My dribbles have dribbled to a stop recently. I've been busy catching up on some reading projects that were piling up. Among the things I have been looking at are snatches of the everlasting debate between those who believe in some form of belief in a deeper reality (gods or religion) and those who don't. I also have still tried to keep up with my friends with blogs who often do battle in that arena.
I still stand by what I said in my last post. The most outspoken folks in this debate seem to have very emotional reasons for their belief, and argue accordingly, even though they want to appeal to reason. We look at the same evidence and arrive at opposite views of whether life is an accident or intentional.
During the past several days I've made a deliberate effort to clear my mind and be objective as I read every piece - pro and con - on the religion question. I doubt we can do much more than try. As I would read I would feel certain emotional stirrings. For example, when I read a friend's recent post about the problem of evil I felt those old emotions of mine that made me first really doubt God: How can God "stand by" and watch horrible things happen to his creatures? Also I've been following another blog where an atheist friend seems to have become hung up arguing with one of his Christian commenters, and while I found myself somewhat sympathetic to his view I also found myself totally turned off by his arrogant attitude towards her.
Talk reason all we want, it seems the debate can't be engaged without the appeal to emotions popping up. Logic always seems to follow the heart.
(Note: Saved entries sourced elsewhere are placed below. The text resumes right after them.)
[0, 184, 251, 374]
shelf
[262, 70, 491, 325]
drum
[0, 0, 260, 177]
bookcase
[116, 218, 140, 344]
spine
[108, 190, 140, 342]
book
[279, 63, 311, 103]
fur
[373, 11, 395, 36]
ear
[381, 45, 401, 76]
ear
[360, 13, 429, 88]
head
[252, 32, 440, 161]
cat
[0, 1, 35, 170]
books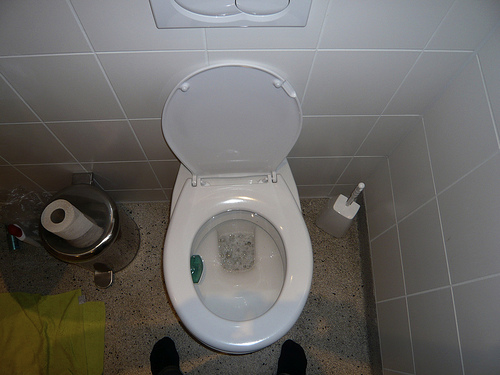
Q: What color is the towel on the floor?
A: Yellow.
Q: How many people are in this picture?
A: One.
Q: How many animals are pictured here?
A: Zero.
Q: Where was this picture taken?
A: A bathroom.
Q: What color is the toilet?
A: White.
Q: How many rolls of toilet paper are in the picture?
A: One.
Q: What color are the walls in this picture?
A: White.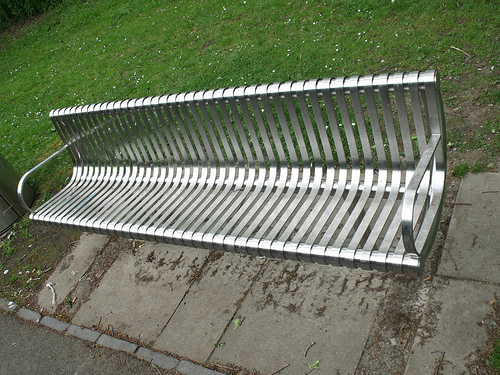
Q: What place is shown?
A: It is a park.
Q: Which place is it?
A: It is a park.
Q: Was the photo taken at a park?
A: Yes, it was taken in a park.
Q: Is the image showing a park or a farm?
A: It is showing a park.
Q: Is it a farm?
A: No, it is a park.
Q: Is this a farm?
A: No, it is a park.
I'm moved by those who have had bad experiences with religion. My experience was more varied, with bad things that didn't serve me well as I was coming of age and trying to figure things out, but at the same time my religious upbringing had some strong points that I've grown to miss. I can't ignore the majority of folks who seem to be comforted, inspired, even fortified by their religious faith. But is any of this the stuff of serious argumentation?
One of the most difficult things we can attempt to do is step outside the confines of our mindset and give an unbiased hearing to someone who holds an opposing view. How difficult it is to trudge again through the muck we consider ourselves already to have already slogged through and put behind us in order to go there yet again. Perhaps most are unwilling to even try.
The thick philosophical tomes investigating the God question are dry and wearisome to work through. It is also boresome to tears sometimes to hear nonbelievers stretching religious metaphor (Father, Mother, Friend, etc.) to the breaking point while their religious opponents attempt to skip breezily over the difficulties of belief with near-meaningless cliches ("it's a divine mystery," "God's ways are not our ways," etc.).
But try it sometime. Try to step beyond the confines of your bias and attempt to listen without engaging your emotions. See how difficult it is. Then understand why believers and nonbelievers usually end up talking past one another and being very unkind in the process.
Is this religious thing a debate worth having? I doubt it.